All-in-one AUDIOBIQUITY L-900: Radio, iPod, Zune, Web, Satellite Gamechanger

Hallelujah! That’s all I can say about the new Audiobiquity L-900 portable media device. Finally, a consumer electronics designer has created a product with solely the end user (the consumer in “consumer electronics”) in mind. I’ve just had a sneak preview of this $300 wonder that will be available in time for the holidays from the geniuses at AuralVix GmbH. I not-so-daringly predict that the L-900 will be a gamechanger for terrestrial radio, iPods, Zunes, and for just about every other form of audio entertainment (other than maybe your uncle telling old jokes).

Rather than a single audio broadcast medium, the all-in-one Audiobiquity allows the discriminating listener to tune in AM radio (for ballgames and talk); FM radio (for music and local NPR); HD Radio (for better FM sound and subchannels, often with commercial-free, specialized content); web radio (via wifi for Pandora and the infinite number of web-based audio options—including streaming signals from distant stations); and Sirius (for Howard Stern and other offerings from Radio Sputnik—paid subscription required, ‘natch).

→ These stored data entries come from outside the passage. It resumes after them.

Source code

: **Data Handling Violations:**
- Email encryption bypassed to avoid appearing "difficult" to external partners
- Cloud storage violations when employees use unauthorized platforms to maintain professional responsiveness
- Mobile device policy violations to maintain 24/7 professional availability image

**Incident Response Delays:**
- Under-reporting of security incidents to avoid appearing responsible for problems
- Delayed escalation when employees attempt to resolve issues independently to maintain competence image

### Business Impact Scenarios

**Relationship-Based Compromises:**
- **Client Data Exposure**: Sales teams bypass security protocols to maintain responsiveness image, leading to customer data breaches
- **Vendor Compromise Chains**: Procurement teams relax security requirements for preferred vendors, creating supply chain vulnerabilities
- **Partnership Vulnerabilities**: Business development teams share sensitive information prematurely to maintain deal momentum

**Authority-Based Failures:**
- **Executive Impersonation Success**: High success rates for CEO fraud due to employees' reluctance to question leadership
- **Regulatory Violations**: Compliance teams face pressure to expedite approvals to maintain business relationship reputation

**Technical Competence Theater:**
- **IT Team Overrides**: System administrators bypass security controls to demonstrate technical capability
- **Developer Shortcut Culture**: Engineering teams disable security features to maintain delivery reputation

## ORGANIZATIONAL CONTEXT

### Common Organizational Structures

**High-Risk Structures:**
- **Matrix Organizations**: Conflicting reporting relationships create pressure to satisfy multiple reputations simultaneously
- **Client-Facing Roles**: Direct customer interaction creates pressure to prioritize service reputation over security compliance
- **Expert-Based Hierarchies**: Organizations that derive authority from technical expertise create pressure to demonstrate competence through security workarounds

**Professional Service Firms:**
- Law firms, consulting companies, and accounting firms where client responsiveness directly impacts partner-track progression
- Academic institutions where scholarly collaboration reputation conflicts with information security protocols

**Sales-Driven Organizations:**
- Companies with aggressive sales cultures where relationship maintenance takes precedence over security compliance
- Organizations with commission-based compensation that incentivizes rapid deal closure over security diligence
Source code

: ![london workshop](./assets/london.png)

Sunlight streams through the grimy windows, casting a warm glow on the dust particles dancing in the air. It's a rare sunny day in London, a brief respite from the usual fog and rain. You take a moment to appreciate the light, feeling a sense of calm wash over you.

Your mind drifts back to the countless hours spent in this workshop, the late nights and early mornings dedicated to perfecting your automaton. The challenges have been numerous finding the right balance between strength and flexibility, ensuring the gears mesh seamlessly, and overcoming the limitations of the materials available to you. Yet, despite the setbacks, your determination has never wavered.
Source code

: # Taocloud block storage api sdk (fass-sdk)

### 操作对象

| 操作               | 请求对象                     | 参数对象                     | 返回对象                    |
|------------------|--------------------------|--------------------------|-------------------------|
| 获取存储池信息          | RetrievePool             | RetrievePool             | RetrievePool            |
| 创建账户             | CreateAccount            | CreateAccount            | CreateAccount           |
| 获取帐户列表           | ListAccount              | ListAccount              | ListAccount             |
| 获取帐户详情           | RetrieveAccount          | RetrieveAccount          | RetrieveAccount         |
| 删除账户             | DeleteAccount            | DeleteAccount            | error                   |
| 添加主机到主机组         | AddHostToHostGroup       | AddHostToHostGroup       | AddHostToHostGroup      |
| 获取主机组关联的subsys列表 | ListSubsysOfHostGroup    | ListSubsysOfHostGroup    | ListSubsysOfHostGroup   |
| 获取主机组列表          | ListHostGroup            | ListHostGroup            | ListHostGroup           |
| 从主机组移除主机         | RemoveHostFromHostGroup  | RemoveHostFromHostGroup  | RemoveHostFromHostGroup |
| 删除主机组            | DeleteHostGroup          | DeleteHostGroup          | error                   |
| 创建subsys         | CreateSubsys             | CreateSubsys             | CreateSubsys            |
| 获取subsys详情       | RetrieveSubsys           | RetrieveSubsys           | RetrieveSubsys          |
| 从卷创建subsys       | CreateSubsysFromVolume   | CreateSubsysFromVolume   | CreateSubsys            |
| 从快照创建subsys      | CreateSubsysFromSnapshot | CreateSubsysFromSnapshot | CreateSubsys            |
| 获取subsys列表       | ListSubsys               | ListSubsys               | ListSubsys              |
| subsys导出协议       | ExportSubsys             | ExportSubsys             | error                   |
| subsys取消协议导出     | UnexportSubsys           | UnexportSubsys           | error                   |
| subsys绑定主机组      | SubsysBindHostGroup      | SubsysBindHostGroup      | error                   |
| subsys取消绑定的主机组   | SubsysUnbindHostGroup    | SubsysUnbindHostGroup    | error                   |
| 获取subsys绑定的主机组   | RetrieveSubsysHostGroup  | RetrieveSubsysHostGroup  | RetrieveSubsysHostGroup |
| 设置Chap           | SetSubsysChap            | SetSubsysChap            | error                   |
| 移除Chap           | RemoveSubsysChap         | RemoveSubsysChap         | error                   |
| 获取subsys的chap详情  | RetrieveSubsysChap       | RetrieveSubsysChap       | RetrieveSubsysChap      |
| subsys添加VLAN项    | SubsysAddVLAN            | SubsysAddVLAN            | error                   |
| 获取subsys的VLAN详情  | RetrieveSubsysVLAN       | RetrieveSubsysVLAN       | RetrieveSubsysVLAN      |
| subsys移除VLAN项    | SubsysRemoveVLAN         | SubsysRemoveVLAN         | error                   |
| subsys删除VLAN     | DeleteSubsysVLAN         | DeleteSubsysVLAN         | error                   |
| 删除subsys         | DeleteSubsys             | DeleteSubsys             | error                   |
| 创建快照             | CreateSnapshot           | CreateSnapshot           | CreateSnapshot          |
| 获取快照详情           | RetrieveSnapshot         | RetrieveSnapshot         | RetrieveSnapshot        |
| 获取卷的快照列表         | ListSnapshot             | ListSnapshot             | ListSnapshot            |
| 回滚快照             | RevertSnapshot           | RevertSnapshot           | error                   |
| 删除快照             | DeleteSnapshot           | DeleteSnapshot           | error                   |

Plus, the Audiobiquity includes an mp3 player (with 60 gigs of memory in the L-900) and, in a brilliant move, a TiVo-like "audio DVR" feature called “Deja V.U.” allowing easy recording and storage of hundreds of hours of radio programs for playback later (with fast forward and rewind, commercial skipping, etc.).

Another cool feature called "BroadPod" is not yet available on the Audiobiquity L-900 (but is planned for the L-950, which is scheduled to be released next year—and, I'm told, will also likely be available as a firmware update on the L-900). BroadPod is awaiting FCC approval, availability of additional bandwidth and broadcaster consensus on technical standards. Once enabled, a listener tuned in to a live terrestrial broadcast of, say, Rush Limbaugh or All Things Considered, will, at the touch of the BroadPod button, automatically schedule a free download of an mp3 of the program. Depending on transmitter proximity and sophistication of encoders used by your local station, downloads will typically take place within minutes of the program’s conclusion (or right away if the "live" program was actually taped earlier).

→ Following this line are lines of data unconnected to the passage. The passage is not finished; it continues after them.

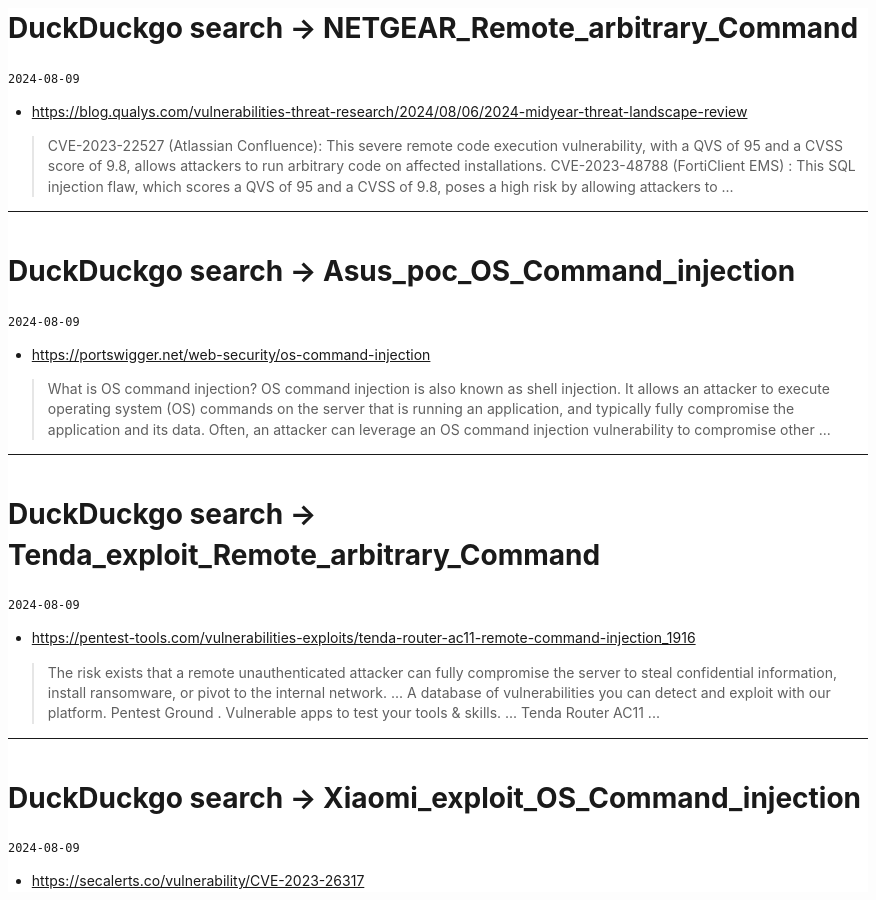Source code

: 
# DuckDuckgo search -> NETGEAR_Remote_arbitrary_Command
`2024-08-09`

* https://blog.qualys.com/vulnerabilities-threat-research/2024/08/06/2024-midyear-threat-landscape-review

<blockquote>
CVE-2023-22527 (Atlassian Confluence): This severe remote code execution vulnerability, with a QVS of 95 and a CVSS score of 9.8, allows attackers to run arbitrary code on affected installations. CVE-2023-48788 (FortiClient EMS) : This SQL injection flaw, which scores a QVS of 95 and a CVSS of 9.8, poses a high risk by allowing attackers to ...
</blockquote>

---

# DuckDuckgo search -> Asus_poc_OS_Command_injection
`2024-08-09`

* https://portswigger.net/web-security/os-command-injection

<blockquote>
What is OS command injection? OS command injection is also known as shell injection. It allows an attacker to execute operating system (OS) commands on the server that is running an application, and typically fully compromise the application and its data. Often, an attacker can leverage an OS command injection vulnerability to compromise other ...
</blockquote>

---

# DuckDuckgo search -> Tenda_exploit_Remote_arbitrary_Command
`2024-08-09`

* https://pentest-tools.com/vulnerabilities-exploits/tenda-router-ac11-remote-command-injection_1916

<blockquote>
The risk exists that a remote unauthenticated attacker can fully compromise the server to steal confidential information, install ransomware, or pivot to the internal network. ... A database of vulnerabilities you can detect and exploit with our platform. Pentest Ground . Vulnerable apps to test your tools &amp; skills. ... Tenda Router AC11 ...
</blockquote>

---

# DuckDuckgo search -> Xiaomi_exploit_OS_Command_injection
`2024-08-09`

* https://secalerts.co/vulnerability/CVE-2023-26317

For those of us who regularly cart around an armload of audio entertainment devices to satisfy our diverse habits, the Audiobiquity is an answer to our prayers. The L-900 retails for $299, and includes earbuds and a USB charger. The unit is a little heavy at roughly 13 ounces, and the vinyl carrying pouch that's supplied feels a tad downmarket. (The generic accessory makers are sure to start offering better furniture for the L-900 and its siblings before too long.) Available autumn 2009 from Amazon, J&R and several other online retailers.